Before rolling out the dough you want to put a pizza stone on the middle rack and preheat the oven to 500°. Once that temperature is reached you want to let it heat the stone for a period to make sure the stone is 500° as well. The directions for my stone recommended 20 minutes but by the way it was written it seemed like they expected me to heat the oven and then put the stone it. I have the stone in as the oven pre-heats so I usually let the stone heat for around 10 minutes. I measured once with an infrared thermometer and it was fine. Do this all ahead of time so that when you get the toppings on your pizza the oven is ready and waiting.
Lightly shimmy the pizza off the peel and onto the stone. Bake for 10 to 12 minutes or until the crust is crisp on the edges and the cheese is melted with a fleck of brown here and there. Keep a long fork on hand and check the pizza every few minutes, popping air bubbles in the dough if they appear.
A quick thought on anchovies: I don’t see how they aren’t hugely popular. I don’t mean that from an “I like them so everybody should!” perspective. I’m not connected enough to The Tao to make that call, though I do like them and lean toward the idea that everybody else should too. I mean that from a historical perspective.

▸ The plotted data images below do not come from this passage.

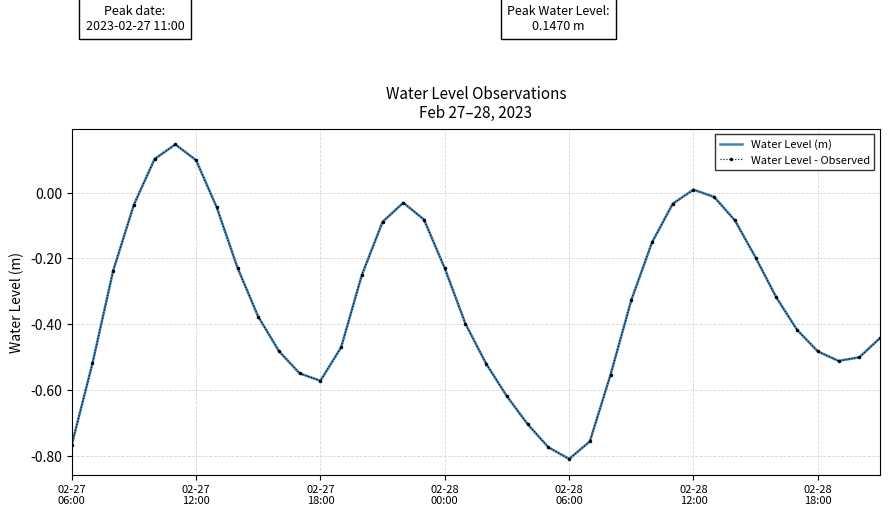

Reading left to right, extract all data points from this chart.

Water Level (m): -0.8	-0.5	-0.2	-0.0	0.1	0.1	0.1	-0.0	-0.2	-0.4	-0.5	-0.5	-0.6	-0.5	-0.3	-0.1	-0.0	-0.1	-0.2	-0.4	-0.5	-0.6	-0.7	-0.8	-0.8	-0.8	-0.6	-0.3	-0.2	-0.0	0.0	-0.0	-0.1	-0.2	-0.3	-0.4	-0.5	-0.5	-0.5	-0.4
Water Level - Observed: -0.8	-0.5	-0.2	-0.0	0.1	0.1	0.1	-0.0	-0.2	-0.4	-0.5	-0.5	-0.6	-0.5	-0.3	-0.1	-0.0	-0.1	-0.2	-0.4	-0.5	-0.6	-0.7	-0.8	-0.8	-0.8	-0.6	-0.3	-0.2	-0.0	0.0	-0.0	-0.1	-0.2	-0.3	-0.4	-0.5	-0.5	-0.5	-0.4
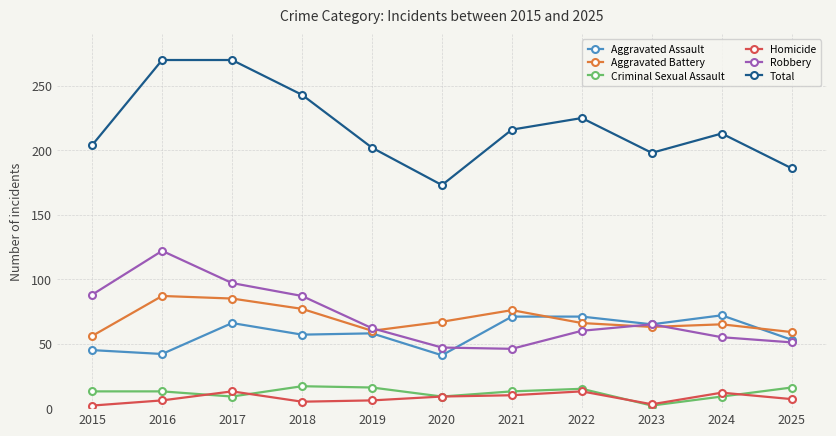

True or false: Total and Aggravated Assault cross at least once.

False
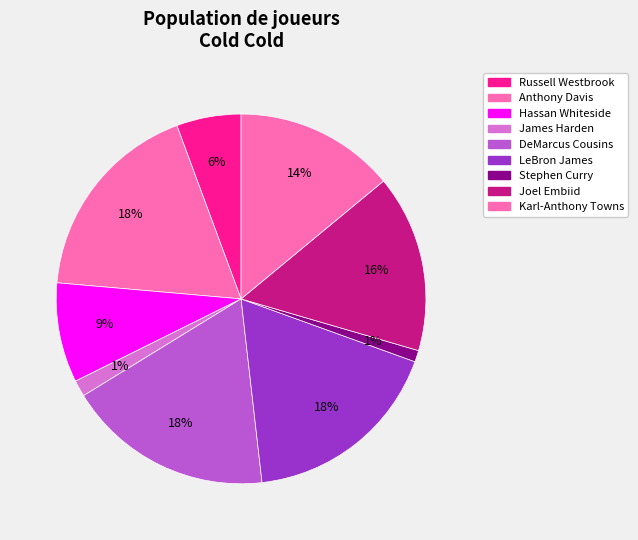

Count the number of slices in the pie.

9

The Roman world was enamored of garum, a fermented fish sauce generally made with anchovies. Eastern Asia was and is still in thrall to fish sauce, again, made more often than not with anchovies. That is two huge swaths, giant populations of the ancient world that loved the taste of anchovies. Now adays most people accept that there may be some in their Caesar dressing and without knowing or thinking about it splash Worcestershire on a steak, but suggest them on a sandwich or pizza and everyone turns into a school kid with an out of date cootie shot. Thankfully my wife and I are in agreement so we always make a fishy pie for us and a pepperoni for the kids.
Look at them.
They’re beautiful.
No matter what your toppings, I hope you have a Taoful pizza night. Enjoy.
Absolutely concur on anchovies with their salty, oily, rich goodness. Nothing on Earth takes garlic better than anchovies.Report
I have yet to try anchovies on pizza, but I have enjoyed them in some other dishes. I got a recipe for sourdough pizza crust (and finally got a new starter after I lost my previous starter), so maybe I will give it a try soon.Report
I am gonna make this pizza as soon as it’s warm enough to fire up the wood fired bbq grill, which gets up to 700F and cooks pizza in 4 mins. This combo is going right into my recipe book, thanks!

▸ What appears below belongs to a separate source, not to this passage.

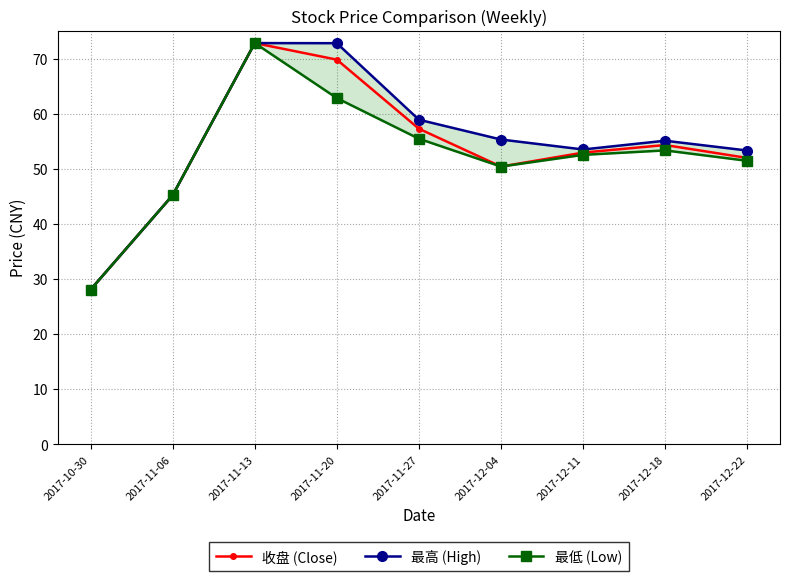

True or false: 最低 (Low) has more than 2 points higher than both neighbors.

False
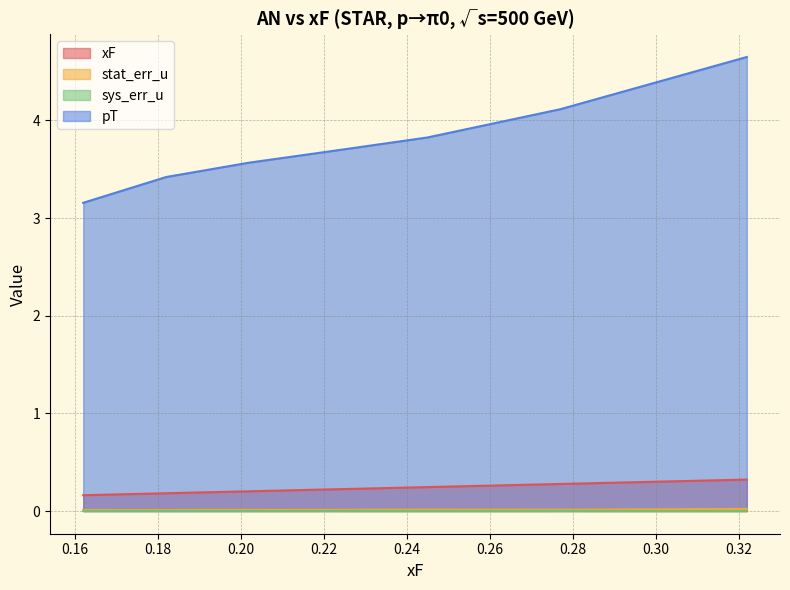

True or false: xF and sys_err_u cross at least once.

False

I have both a thick ceramic stone and a carbon steel one. The steel works great in an oven up to 550F because it cooks the crust faster, but at 600+ the heat transfer is too rapid and crust burns before the cheese melts. So the ceramic goes in the bbq.
May I suggest watching a video on how to make round pizza? I struggled at first looking at just pictures, but eventually got the hang of it after YouTube.
I’m definitely in the anchovy camp but have to do halvsies bc my spouse is a supertaster and hates them.Report
I tried a half anchovy pizza with my son once and he came out of the experience adamant that he could still taste fish on his pepperoni side and that there can be no such thing as a half anchovy pizza. I think it was all in his head, but as I said: adamant. He wants no part of that plan going forward.
I will check out the videos on round pizza. I’ll miss the little Adelaide recess I usually get, but round would be nice.Report
Guys. I appreciate the nice words Ben. I help out with Pizzarias to this day. Those were killer though Ben. To have the freedom to cook whatever??? Awesome!